*AIM OF THE TASK*. Rewrite the listing below as a two-column CSV with the columns input and output. Give each input and its output as one row, with both values in quoted fields and line breaks replaced by spaces.

======== SUPPLIED RECORDS

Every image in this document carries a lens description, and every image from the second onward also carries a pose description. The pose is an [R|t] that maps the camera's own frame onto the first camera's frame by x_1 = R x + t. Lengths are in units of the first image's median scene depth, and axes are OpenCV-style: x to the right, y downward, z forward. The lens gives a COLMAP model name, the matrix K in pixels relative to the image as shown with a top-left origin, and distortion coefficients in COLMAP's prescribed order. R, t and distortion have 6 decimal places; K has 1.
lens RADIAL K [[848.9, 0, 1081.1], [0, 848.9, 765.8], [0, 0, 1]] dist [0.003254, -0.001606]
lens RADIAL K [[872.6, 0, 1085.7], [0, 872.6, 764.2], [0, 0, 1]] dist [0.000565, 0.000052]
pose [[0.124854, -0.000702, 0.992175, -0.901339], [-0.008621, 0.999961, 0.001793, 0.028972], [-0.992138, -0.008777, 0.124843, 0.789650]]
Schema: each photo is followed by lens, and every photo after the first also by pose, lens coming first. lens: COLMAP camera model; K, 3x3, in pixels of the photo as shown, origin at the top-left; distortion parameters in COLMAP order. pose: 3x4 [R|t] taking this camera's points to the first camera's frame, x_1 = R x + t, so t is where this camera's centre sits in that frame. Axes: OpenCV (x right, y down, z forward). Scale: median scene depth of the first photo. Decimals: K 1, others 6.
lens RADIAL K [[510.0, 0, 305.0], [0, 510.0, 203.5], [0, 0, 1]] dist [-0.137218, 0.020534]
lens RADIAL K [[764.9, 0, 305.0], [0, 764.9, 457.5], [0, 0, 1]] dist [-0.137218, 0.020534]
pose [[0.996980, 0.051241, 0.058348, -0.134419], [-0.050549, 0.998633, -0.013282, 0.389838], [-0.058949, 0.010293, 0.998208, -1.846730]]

================

*RESULT BELOW*.
input,output
"Every image in this document carries a lens description, and every image from the second onward also carries a pose description. The pose is an [R|t] that maps the camera's own frame onto the first camera's frame by x_1 = R x + t. Lengths are in units of the first image's median scene depth, and axes are OpenCV-style: x to the right, y downward, z forward. The lens gives a COLMAP model name, the matrix K in pixels relative to the image as shown with a top-left origin, and distortion coefficients in COLMAP's prescribed order. R, t and distortion have 6 decimal places; K has 1.","lens RADIAL K [[848.9, 0, 1081.1], [0, 848.9, 765.8], [0, 0, 1]] dist [0.003254, -0.001606] lens RADIAL K [[872.6, 0, 1085.7], [0, 872.6, 764.2], [0, 0, 1]] dist [0.000565, 0.000052] pose [[0.124854, -0.000702, 0.992175, -0.901339], [-0.008621, 0.999961, 0.001793, 0.028972], [-0.992138, -0.008777, 0.124843, 0.789650]]"
"Schema: each photo is followed by lens, and every photo after the first also by pose, lens coming first. lens: COLMAP camera model; K, 3x3, in pixels of the photo as shown, origin at the top-left; distortion parameters in COLMAP order. pose: 3x4 [R|t] taking this camera's points to the first camera's frame, x_1 = R x + t, so t is where this camera's centre sits in that frame. Axes: OpenCV (x right, y down, z forward). Scale: median scene depth of the first photo. Decimals: K 1, others 6.","lens RADIAL K [[510.0, 0, 305.0], [0, 510.0, 203.5], [0, 0, 1]] dist [-0.137218, 0.020534] lens RADIAL K [[764.9, 0, 305.0], [0, 764.9, 457.5], [0, 0, 1]] dist [-0.137218, 0.020534] pose [[0.996980, 0.051241, 0.058348, -0.134419], [-0.050549, 0.998633, -0.013282, 0.389838], [-0.058949, 0.010293, 0.998208, -1.846730]]"